Parare a terra

Le parate a terra mi danno sempre lo spunto per far fare a tutti i giocatori (non solo ai portieri) questa serie di esercizi perché li ritengo importanti nelle fasce più giovani soprattutto dal punto di vista della coordinazione.  Cosi facendo prepareremo tutti i nostri ragazzi ad avere le basi per poter giocare in porta casomai dovessero sostituire il portiere in partita come spesso è successo in partite di primo piano.

Piegare le ginocchia per formare una forma a “K” con le gambe per evitare che la palla vada tra le gambe, raccogliere la palla con le mani sul petto e restituirla correttamente al giocatore spesso non è così immediato.  Molti ragazzi evidenziano diverse problematicità di coordinazione. 

Dividiamo la squadra in tante coppie di giocatori a 4 metri circa di distanza. Un giocatore passa non troppo forte la palla direttamente ai piedi del portiere affinché il portiere possa raccogliere la parata. Con il passare dei tiri aumentare gradualmente la forza del tiro.

Successivamente, il portiere si mette su un lato appoggiando il peso sul lato del ginocchio, della coscia e dell’anca. Quando il giocatore passa la palla, il portiere scende a terra per effettuare il parata in tuffo, prende la palla e poi la lancia indietro al giocatore.

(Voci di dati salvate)

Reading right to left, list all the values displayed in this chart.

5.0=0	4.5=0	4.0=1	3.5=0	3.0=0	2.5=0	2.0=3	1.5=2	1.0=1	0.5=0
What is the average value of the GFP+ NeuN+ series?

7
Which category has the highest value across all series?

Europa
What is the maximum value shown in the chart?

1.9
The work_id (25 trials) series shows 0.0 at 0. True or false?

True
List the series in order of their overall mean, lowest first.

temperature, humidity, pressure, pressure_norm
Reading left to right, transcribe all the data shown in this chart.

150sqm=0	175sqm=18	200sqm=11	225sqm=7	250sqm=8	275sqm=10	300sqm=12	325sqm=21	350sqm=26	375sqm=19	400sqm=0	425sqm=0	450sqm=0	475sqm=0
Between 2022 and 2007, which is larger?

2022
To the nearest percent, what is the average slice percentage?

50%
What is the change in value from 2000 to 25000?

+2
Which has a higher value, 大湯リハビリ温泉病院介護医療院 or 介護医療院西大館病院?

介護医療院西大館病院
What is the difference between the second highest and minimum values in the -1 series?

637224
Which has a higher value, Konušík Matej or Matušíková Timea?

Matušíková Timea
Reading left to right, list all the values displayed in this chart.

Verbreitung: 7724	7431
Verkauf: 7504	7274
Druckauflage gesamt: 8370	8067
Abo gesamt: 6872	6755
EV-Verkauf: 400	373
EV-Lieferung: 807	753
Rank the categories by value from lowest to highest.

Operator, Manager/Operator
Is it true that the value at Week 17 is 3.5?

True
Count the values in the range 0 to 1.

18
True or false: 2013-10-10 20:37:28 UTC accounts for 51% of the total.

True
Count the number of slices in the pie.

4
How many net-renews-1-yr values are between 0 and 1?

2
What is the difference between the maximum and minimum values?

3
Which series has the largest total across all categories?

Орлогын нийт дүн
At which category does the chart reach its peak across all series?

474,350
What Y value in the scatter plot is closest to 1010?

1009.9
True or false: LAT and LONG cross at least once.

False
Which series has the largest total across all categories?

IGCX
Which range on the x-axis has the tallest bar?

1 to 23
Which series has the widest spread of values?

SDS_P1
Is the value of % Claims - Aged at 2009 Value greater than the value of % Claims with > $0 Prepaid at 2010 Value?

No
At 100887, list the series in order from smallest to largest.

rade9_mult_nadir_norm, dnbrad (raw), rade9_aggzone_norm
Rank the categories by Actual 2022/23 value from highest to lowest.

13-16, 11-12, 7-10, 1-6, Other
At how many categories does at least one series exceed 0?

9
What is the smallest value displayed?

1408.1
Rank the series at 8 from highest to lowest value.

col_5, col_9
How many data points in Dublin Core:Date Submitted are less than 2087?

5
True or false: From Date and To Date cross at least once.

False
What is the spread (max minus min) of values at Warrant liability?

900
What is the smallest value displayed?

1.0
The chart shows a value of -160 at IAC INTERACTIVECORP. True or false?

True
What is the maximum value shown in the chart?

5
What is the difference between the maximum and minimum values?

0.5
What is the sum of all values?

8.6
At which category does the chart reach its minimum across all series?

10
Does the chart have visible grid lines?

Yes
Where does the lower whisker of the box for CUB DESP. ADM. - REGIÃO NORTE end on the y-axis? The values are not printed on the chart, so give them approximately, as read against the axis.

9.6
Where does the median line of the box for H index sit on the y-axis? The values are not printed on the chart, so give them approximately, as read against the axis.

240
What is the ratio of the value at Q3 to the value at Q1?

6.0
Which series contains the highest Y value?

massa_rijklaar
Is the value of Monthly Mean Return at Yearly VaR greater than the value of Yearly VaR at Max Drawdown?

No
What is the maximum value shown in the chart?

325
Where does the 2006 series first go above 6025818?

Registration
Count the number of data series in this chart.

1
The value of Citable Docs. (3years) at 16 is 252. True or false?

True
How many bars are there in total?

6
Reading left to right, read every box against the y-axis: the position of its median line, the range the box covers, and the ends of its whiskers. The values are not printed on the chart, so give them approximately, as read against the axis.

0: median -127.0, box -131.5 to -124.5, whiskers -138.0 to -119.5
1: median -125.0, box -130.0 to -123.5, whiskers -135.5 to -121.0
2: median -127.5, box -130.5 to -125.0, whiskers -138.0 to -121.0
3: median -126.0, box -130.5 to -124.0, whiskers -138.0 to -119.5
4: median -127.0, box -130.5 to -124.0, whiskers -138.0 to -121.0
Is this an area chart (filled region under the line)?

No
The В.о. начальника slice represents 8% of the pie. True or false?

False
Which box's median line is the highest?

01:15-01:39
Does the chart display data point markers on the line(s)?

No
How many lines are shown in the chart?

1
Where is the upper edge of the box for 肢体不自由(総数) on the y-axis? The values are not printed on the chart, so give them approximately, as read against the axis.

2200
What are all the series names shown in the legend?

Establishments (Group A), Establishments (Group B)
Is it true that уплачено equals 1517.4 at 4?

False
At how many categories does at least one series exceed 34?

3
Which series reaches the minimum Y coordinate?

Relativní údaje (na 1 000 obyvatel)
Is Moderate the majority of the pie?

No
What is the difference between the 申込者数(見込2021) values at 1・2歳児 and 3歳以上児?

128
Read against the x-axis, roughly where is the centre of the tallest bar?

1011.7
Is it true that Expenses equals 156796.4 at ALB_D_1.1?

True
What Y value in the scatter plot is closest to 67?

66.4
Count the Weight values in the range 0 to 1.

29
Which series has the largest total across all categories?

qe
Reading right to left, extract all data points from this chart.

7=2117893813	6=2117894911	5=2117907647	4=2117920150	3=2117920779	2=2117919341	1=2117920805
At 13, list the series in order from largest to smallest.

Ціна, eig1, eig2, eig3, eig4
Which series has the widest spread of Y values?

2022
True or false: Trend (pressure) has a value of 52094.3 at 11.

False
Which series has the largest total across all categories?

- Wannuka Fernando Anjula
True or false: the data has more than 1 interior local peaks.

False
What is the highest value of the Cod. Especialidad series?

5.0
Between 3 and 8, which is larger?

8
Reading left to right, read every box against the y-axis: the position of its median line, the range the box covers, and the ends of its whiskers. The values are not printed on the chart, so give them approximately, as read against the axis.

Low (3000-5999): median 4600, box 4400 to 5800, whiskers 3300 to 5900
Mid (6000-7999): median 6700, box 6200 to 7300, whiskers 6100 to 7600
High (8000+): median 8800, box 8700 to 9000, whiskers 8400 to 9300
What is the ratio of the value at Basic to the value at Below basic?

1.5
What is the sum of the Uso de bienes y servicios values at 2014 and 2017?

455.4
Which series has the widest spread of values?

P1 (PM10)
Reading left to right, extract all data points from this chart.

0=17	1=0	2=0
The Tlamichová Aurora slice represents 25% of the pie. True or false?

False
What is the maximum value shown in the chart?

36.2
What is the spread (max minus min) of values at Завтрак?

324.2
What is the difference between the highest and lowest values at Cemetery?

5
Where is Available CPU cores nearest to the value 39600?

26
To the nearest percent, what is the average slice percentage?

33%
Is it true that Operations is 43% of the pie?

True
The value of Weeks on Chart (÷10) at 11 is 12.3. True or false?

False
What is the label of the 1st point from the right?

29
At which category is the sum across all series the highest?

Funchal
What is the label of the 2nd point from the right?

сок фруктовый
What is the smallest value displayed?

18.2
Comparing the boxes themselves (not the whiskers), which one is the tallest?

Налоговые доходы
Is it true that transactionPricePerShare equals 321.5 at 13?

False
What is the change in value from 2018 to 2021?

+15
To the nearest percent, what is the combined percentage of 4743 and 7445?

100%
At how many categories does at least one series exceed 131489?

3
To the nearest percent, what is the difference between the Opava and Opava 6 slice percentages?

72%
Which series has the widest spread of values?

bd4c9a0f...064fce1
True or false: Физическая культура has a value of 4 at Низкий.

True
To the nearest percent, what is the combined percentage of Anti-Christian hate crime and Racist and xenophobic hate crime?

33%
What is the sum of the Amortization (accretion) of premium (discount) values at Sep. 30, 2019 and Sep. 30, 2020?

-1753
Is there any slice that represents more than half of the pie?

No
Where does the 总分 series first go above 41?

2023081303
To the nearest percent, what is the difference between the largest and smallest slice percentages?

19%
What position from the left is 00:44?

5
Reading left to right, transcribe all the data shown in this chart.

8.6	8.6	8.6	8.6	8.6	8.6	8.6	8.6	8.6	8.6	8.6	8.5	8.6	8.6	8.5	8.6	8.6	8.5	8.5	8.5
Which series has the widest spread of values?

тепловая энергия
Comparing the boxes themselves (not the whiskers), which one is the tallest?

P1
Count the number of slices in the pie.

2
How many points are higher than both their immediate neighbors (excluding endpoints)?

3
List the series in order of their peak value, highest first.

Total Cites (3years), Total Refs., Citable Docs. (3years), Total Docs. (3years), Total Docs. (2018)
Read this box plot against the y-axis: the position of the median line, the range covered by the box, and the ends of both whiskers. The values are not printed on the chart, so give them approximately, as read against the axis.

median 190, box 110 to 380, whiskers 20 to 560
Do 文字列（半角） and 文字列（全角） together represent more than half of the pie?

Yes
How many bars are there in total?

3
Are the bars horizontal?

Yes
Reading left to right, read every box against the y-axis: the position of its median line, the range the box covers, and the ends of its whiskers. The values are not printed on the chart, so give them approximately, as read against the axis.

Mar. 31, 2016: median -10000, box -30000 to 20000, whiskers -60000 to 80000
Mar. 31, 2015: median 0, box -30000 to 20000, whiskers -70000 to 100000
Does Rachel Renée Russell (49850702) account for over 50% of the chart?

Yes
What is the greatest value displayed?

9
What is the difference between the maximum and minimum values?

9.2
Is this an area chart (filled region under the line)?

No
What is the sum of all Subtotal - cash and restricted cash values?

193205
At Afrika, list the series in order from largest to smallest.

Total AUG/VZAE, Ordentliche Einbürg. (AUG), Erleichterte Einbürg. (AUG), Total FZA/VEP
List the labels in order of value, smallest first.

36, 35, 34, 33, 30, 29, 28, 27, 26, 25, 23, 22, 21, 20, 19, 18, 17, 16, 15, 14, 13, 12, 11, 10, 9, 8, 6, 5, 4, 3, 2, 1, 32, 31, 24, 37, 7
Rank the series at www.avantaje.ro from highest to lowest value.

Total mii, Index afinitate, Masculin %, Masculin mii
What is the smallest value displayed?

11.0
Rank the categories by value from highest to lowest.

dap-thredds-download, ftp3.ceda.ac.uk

» **Domande di studio**:
a - Nel testo sulle parate a terra, a che distanza si trovano i due giocatori di ogni coppia?
b - Indica se ciascuna affermazione concorda con il testo sulle parate a terra, rispondendo sì o no e citando le parole decisive: (i) gli esercizi sono destinati soltanto ai portieri; (ii) all'inizio il giocatore passa la palla non troppo forte; (iii) piegando le ginocchia, le gambe devono formare una "K".
c - Riprendi il testo sulle parate a terra dopo la sua ultima frase e prosegui la descrizione dell'esercizio.
I record non servono per svolgere il lavoro.

» **Risposte**:
a - A circa 4 metri di distanza.

b -
(i) No: «far fare a tutti i giocatori (non solo ai portieri) questa serie di esercizi».
(ii) Sì: «Un giocatore passa non troppo forte la palla direttamente ai piedi del portiere».
(iii) Sì: «Piegare le ginocchia per formare una forma a “K” con le gambe».

c -
I giocatori cambiano ruolo, quindi ripetono l’esercizio con i giocatori sdraiati nella direzione opposta.

Un successivo sviluppo può essere fatto con il giocatore a 7 metri circa dalla porta e con il portiere posizionato da un lato (verso il palo sinistro nell’esempio).

Il portiere si tuffa in modo da allungarsi, effettui la parata, restituisca la palla e poi si rimetta in posizione. Cambiando ruolo i portieri si possono sfidare. Il portiere che subisce il minor numero di gol è il vincitore.

Una situazione situazione di gioco potrebbe essere data da una partitella a 5 senza fuorigioco in un campo in cui le porte sono posizionate sulle linee laterali più lunghe per incoraggiare ù tiri.

Se il portiere fa una parata e la palla esce il mister serve immediatamente un’altra palla a un giocatore attaccante in modo che possa tirare dritto in porta invece di battere l’angolo.